The OECD and Official Development Assistance:
The Development Assistance Committee (DAC) of the Organization for Economic Cooperation and Development (OECD) defines development aid and monitors its flows to developing countries. The committee has measured resource aid flows since 1961.
Special attention has been given to the official and concessional part of these flows, defined as “official development assistance” (ODA). The DAC first defined ODA in 1969, and tightened the definition in 1972. ODA is the key measure used in practically all aid targets and assessments of aid performance. The definition is of great importance for the global goal that donor countries commit 0.7% of their GNI to development assistance.
Changes to the DAC rules decided today:
The rules defining what can be included within the ODA definition have been broadened in the field of security. They now include measures such as preventing violent extremism, training partner countries’ military personnel in certain non-combat areas, and engagement with the police beyond training in routine civil policing functions.

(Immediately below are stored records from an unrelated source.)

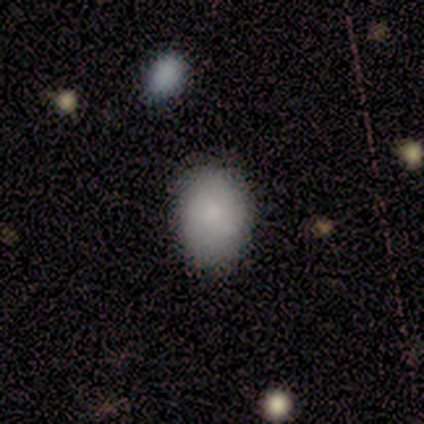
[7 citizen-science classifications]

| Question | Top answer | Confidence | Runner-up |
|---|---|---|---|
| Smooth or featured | smooth | 71% | featured or disk (14%) |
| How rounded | in between | 80% | round (20%) |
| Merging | none | 67% | minor disturbance (17%) |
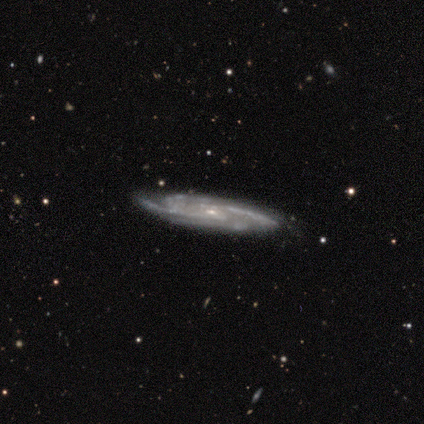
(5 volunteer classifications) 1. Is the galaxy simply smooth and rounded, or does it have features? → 100% featured or disk, 0% smooth, 0% star or artifact.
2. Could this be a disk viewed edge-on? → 100% no, 0% yes.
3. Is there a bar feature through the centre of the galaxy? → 80% weak, 20% no, 0% strong.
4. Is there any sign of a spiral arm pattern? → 100% yes, 0% no.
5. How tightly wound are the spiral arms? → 60% tight, 40% medium, 0% loose.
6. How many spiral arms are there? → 80% 3, 20% 4, 0% 1, 0% 2, 0% more than 4, 0% can't tell.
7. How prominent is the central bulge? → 100% small, 0% dominant, 0% large, 0% moderate, 0% none.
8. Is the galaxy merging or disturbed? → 100% none, 0% minor disturbance, 0% major disturbance, 0% merger.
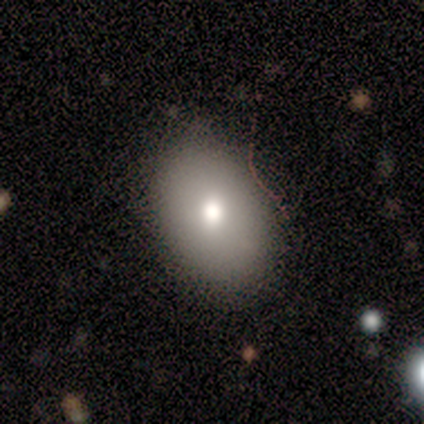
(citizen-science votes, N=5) Q: Smooth or featured?
A: smooth (100%)
Q: How rounded?
A: in between (100%)
Q: Merging?
A: none (60%); runner-up: minor disturbance (40%)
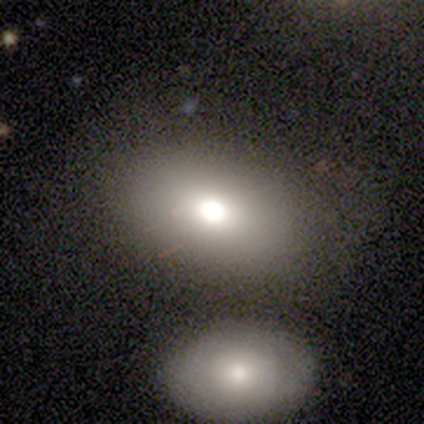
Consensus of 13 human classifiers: Smooth or featured? 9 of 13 (69%) said smooth. How rounded? 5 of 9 (56%) said in between. Merging? 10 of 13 (77%) said none.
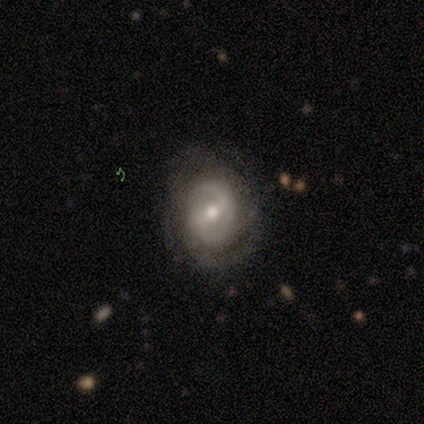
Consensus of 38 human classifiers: A featured or disk galaxy (76%) with a weak bar (46%), 2 (67%) medium (67%) spiral arms (86%) and a moderate central bulge (50%, tied with small).

Vote fractions:
- Smooth or featured? featured or disk: 76% / smooth: 16% / star or artifact: 8%
- Edge-on disk? no: 97% / yes: 3%
- Bar? weak: 46% / no: 32% / strong: 21%
- Spiral arms? yes: 86% / no: 14%
- Spiral winding? medium: 67% / tight: 25% / loose: 8%
- Spiral arm count? 2: 67% / can't tell: 25% / 1: 4% / more than 4: 4% / 3: 0% / 4: 0%
- Bulge size? moderate: 50% (tied) / small: 50% (tied) / dominant: 0% / large: 0% / none: 0%
- Merging? none: 71% / minor disturbance: 14% / major disturbance: 14% / merger: 0%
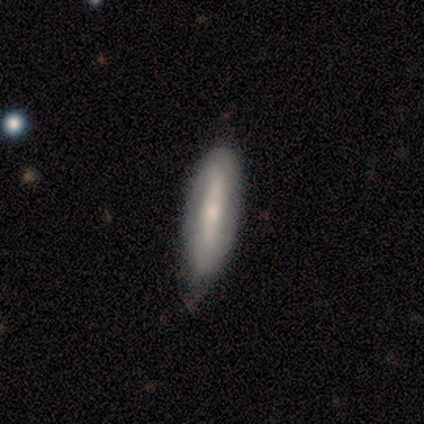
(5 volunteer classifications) Overall: featured or disk (100%). Edge-on disk: no (80%). Bar: weak (75%). Spiral arms: yes (75%). Spiral arm count: can't tell (67%; 2 33%). Spiral winding: tight (67%; loose 33%). Bulge size: moderate (50%, tied with small). Merging: none (80%).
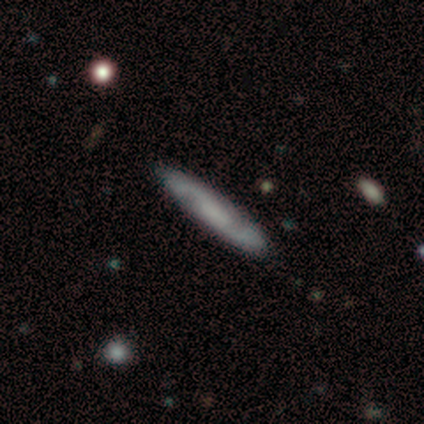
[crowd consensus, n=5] smooth_or_featured: featured or disk (p=0.60) [alt: smooth p=0.40]
disk_edge_on: no (p=1.00)
bar: no (p=1.00)
has_spiral_arms: yes (p=1.00)
spiral_winding: tight (p=0.33) [tied with: medium p=0.33, loose p=0.33]
spiral_arm_count: 2 (p=1.00)
bulge_size: moderate (p=0.33) [tied with: small p=0.33, none p=0.33]
merging: none (p=0.80) [alt: minor disturbance p=0.20]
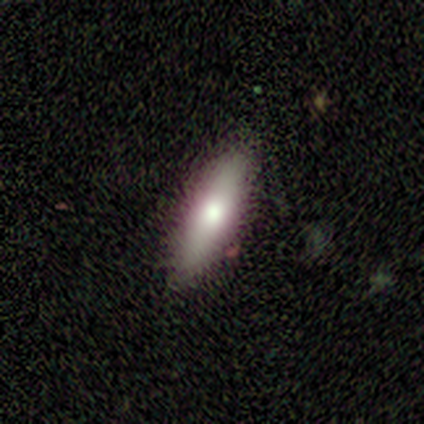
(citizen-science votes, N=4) smooth_or_featured: smooth (p=0.75) [alt: featured or disk p=0.25]
how_rounded: cigar-shaped (p=0.67) [alt: in between p=0.33]
merging: none (p=1.00)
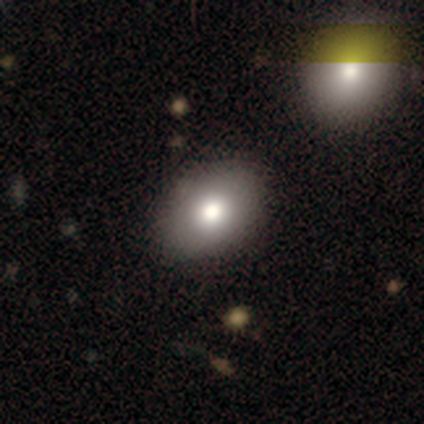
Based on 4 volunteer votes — smooth_or_featured: smooth (p=0.75) [alt: featured or disk p=0.25]
how_rounded: in between (p=1.00)
merging: none (p=1.00)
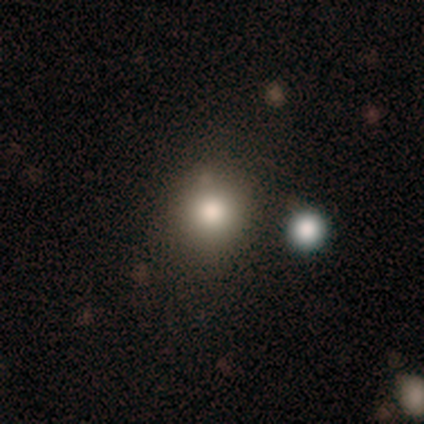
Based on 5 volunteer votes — Smooth or featured?
  - smooth: 100% *
  - featured or disk: 0%
  - star or artifact: 0%
How rounded?
  - round: 100% *
  - in between: 0%
  - cigar-shaped: 0%
Merging?
  - none: 100% *
  - minor disturbance: 0%
  - major disturbance: 0%
  - merger: 0%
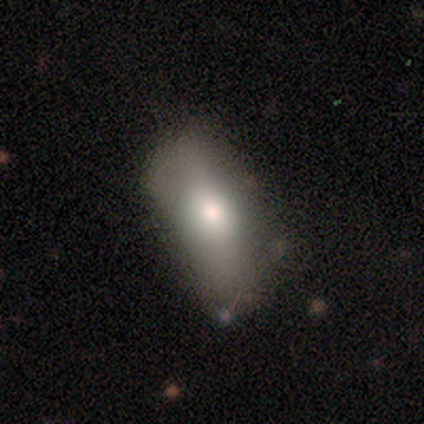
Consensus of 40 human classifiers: This appears to be a smooth galaxy with no disk features (78%) that is in between round and cigar-shaped (84%). Merging: none (41%).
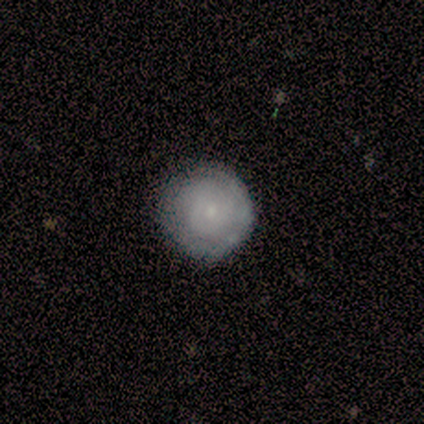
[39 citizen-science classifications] Morphology: type=featured or disk (44%); edge-on=no (94%); bar=no (88%); spiral arms=yes (81%); winding=tight (92%); arm count=can't tell (62%); bulge=small (88%); merging=none (73%).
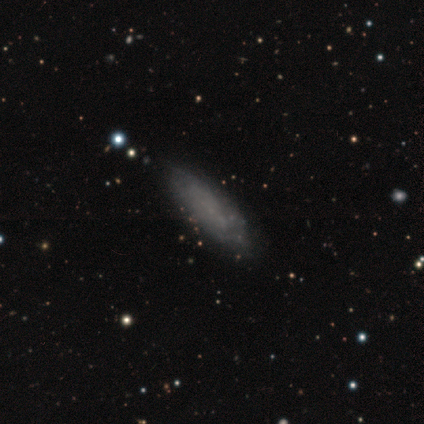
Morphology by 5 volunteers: This is likely a smooth galaxy (60%). How rounded: likely in between (67%). Merging: clearly none (80%).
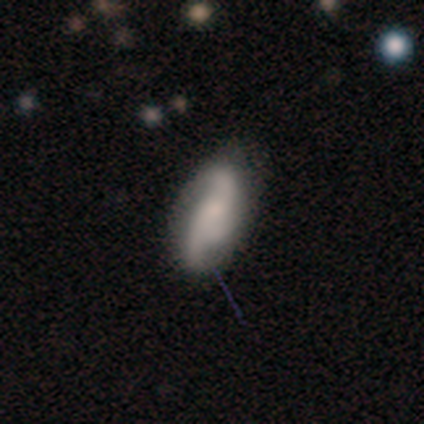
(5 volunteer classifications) Smooth or featured? 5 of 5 (100%) said featured or disk. Edge-on disk? 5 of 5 (100%) said no. Bar? 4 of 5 (80%) said no. Spiral arms? 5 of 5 (100%) said yes. Spiral winding? 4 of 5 (80%) said loose. Spiral arm count? 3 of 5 (60%) said 2. Bulge size? 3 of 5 (60%) said moderate. Merging? 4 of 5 (80%) said none.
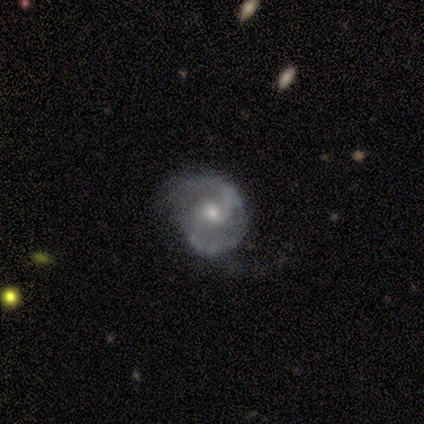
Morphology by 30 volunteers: smooth-or-featured: featured or disk: 70% | smooth: 17% | star or artifact: 13%
  disk-edge-on: no: 100% | yes: 0%
    bar: weak: 52% | no: 43% | strong: 5%
    has-spiral-arms: yes: 100% | no: 0%
      spiral-winding: medium: 52% | tight: 33% | loose: 14%
      spiral-arm-count: 2: 90% | can't tell: 10% | 1: 0% | 3: 0% | 4: 0% | more than 4: 0%
    bulge-size: moderate: 71% | small: 19% | large: 10% | dominant: 0% | none: 0%
  merging: none: 62% | minor disturbance: 27% | major disturbance: 12% | merger: 0%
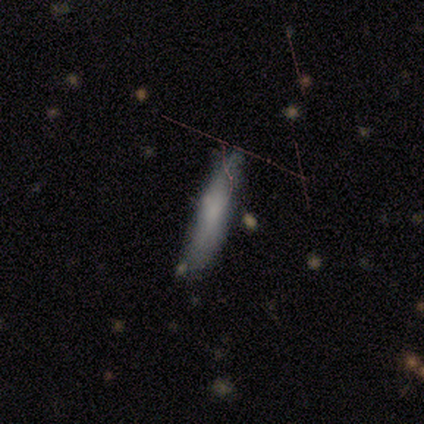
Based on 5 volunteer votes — This appears to be a featured or disk galaxy (60%) viewed edge-on (100%) with a rounded central bulge (67%). Merging: none (60%).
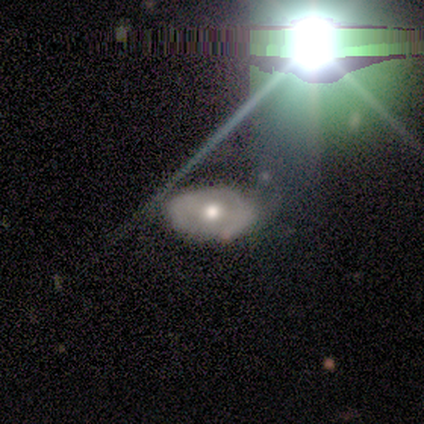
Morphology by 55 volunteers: Volunteers were most divided on "merging": none: 55%, minor disturbance: 30%, major disturbance: 13%, merger: 2%. More confident: edge-on disk — no (95%); spiral arms — no (71%); bulge size — moderate (69%); smooth or featured — featured or disk (67%); bar — no (54%).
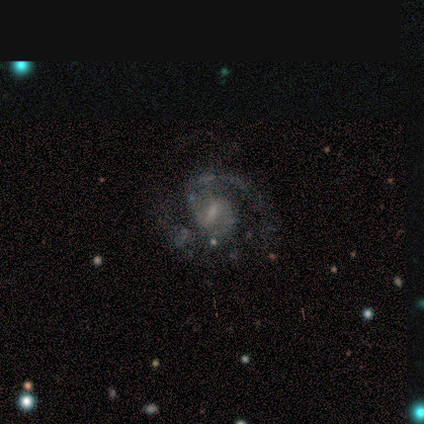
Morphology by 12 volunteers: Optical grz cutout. It shows a featured or disk galaxy (100%) with a weak bar (58%), 2 (82%) medium (64%) spiral arms (92%) and a small central bulge (67%). Merging: none (50%).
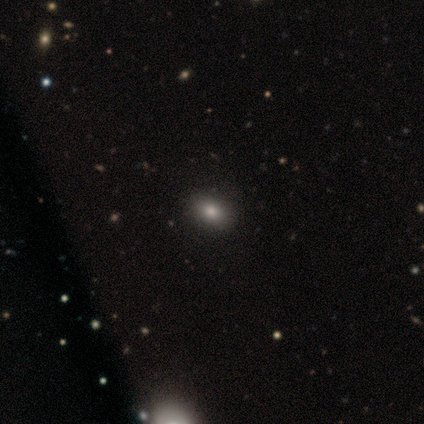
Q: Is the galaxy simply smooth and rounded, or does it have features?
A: smooth — 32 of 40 (80%).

The following safeguards have been proposed:
- Reaffirm that the main objective of ODA is the promotion of the economic development and welfare of developing countries, and that development cooperation should not be used as a vehicle to promote the donor’s security interests
- Exclude activities involving use or display of force, training in counter-subversion methods, suppression of political dissidence, intelligence gathering on political activities, control of civil disobedience
- Limit support to preventing terrorism through non-coercive actions
The new rules will be further explained in the so-called ODA casebook on conflict, peace and security activities, including the safeguards. This could be a first step in clarifying which security expenditure can be reported as ODA. However, there are no proper monitoring mechanisms foreseen to ensure that these rules are respected. It is up to the donor countries to declare that they are respecting these safeguards.
As private sector instruments become more used by donors, the rules have not been in line with this new trend. Therefore, the decision made at the DAC meeting is an agreement on the overall principles and gives a number of recommendations for further develop a set of rules and safeguards.
In addition, the DAC has agreed to set up a process to clarify reporting rules regarding the use of development aid for in-donor refugee costs, and promises that this will be done in a clear, transparent and inclusive manner. Anti-poverty organisations look forward to being consulted on this future work to ensure that the existing rules are not broadened to enable further diversion of ODA towards in-donor refugee costs.
Possible risks of these changes:
While the issues at stake seem to be mostly technical, the decisions have a significant impact on the future content and character of finance for development cooperation.
Anti-poverty organisations fear that changes in reporting rules will mean that an important portion of funds destined for development aid will be spent in the donor countries. Also, these funds may not always focus on developmental purposes. This could undermine the credibility of ODA as a whole.
Including more security-related expenditure within the ODA definition risks blurring the line between development cooperation and policing missions for security.
If more expenses for security and for refugee reception in donor countries can be counted as aid, this could entail less money for aid programmes in developing countries and for poverty reduction.
With regard to private sector investments linked to development aid, the wording in the communique means that there re is a risk that development aid is diverted from supporting public services towards private investment. This can lead to rich nations using ODA to fund companies based in their own countries.
Oxfam, ONE and Global Citizen have launched a joint petition to ask European leaders to meet the needs of refugees arriving at our borders without doing so at the expense of the world's poorest. The organizations are calling on governments to make sure aid is focused on fighting extreme poverty and prioritizes the countries and people that have the least. So far nearly 80,000 people have signed the petition.